→ Task details
Reproduce, without any change, the span of lines from the opening of the records below to the line containing "build_. If an", inclusive.

Records from a collection:
═══
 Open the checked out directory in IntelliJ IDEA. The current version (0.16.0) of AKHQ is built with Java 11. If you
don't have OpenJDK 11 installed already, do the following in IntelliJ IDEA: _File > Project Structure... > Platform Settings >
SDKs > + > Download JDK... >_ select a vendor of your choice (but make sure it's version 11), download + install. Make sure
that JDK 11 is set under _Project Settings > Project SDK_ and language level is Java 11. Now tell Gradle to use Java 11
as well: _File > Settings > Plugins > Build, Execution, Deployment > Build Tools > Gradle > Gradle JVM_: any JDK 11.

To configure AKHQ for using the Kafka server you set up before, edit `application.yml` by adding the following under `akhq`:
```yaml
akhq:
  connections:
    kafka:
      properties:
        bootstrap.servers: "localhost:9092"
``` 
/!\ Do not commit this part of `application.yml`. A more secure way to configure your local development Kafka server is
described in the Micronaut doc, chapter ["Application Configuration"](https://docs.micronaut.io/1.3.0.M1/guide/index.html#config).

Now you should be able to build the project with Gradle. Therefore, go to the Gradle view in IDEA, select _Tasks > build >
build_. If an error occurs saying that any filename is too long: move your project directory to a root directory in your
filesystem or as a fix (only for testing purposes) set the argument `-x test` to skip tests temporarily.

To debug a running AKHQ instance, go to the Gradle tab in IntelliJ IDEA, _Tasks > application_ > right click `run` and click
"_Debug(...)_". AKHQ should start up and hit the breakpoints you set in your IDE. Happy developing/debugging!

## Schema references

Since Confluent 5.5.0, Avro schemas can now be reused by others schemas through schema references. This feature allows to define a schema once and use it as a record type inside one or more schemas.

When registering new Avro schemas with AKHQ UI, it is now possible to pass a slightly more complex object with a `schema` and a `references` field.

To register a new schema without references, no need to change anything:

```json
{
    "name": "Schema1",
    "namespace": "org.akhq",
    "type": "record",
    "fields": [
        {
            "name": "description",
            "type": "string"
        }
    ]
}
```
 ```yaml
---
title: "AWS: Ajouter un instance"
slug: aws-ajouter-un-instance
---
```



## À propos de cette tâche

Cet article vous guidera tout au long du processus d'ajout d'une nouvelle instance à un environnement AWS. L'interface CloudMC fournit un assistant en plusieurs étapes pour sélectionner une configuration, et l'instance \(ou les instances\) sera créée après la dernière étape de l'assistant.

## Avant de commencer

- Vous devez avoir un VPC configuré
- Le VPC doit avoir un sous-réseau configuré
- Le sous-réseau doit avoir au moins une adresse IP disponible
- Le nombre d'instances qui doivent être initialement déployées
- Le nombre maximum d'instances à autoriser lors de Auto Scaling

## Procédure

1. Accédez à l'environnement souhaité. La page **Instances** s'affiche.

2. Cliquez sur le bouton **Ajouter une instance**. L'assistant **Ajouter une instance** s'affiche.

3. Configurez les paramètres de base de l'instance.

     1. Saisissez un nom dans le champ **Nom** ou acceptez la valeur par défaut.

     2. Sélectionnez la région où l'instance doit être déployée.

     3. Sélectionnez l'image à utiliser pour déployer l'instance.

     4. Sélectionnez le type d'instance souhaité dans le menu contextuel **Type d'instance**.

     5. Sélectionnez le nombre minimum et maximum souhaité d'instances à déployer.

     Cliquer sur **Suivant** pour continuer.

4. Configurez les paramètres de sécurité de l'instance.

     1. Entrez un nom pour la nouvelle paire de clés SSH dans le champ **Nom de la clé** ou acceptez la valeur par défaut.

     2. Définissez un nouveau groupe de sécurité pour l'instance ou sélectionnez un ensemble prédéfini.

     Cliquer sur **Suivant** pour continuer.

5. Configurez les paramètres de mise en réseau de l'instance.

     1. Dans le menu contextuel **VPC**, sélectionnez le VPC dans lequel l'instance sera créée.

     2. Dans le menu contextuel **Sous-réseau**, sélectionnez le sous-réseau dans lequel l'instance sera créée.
═══
→ Reply
 Open the checked out directory in IntelliJ IDEA. The current version (0.16.0) of AKHQ is built with Java 11. If you
don't have OpenJDK 11 installed already, do the following in IntelliJ IDEA: _File > Project Structure... > Platform Settings >
SDKs > + > Download JDK... >_ select a vendor of your choice (but make sure it's version 11), download + install. Make sure
that JDK 11 is set under _Project Settings > Project SDK_ and language level is Java 11. Now tell Gradle to use Java 11
as well: _File > Settings > Plugins > Build, Execution, Deployment > Build Tools > Gradle > Gradle JVM_: any JDK 11.

To configure AKHQ for using the Kafka server you set up before, edit `application.yml` by adding the following under `akhq`:
```yaml
akhq:
  connections:
    kafka:
      properties:
        bootstrap.servers: "localhost:9092"
``` 
/!\ Do not commit this part of `application.yml`. A more secure way to configure your local development Kafka server is
described in the Micronaut doc, chapter ["Application Configuration"](https://docs.micronaut.io/1.3.0.M1/guide/index.html#config).

Now you should be able to build the project with Gradle. Therefore, go to the Gradle view in IDEA, select _Tasks > build >
build_. If an error occurs saying that any filename is too long: move your project directory to a root directory in your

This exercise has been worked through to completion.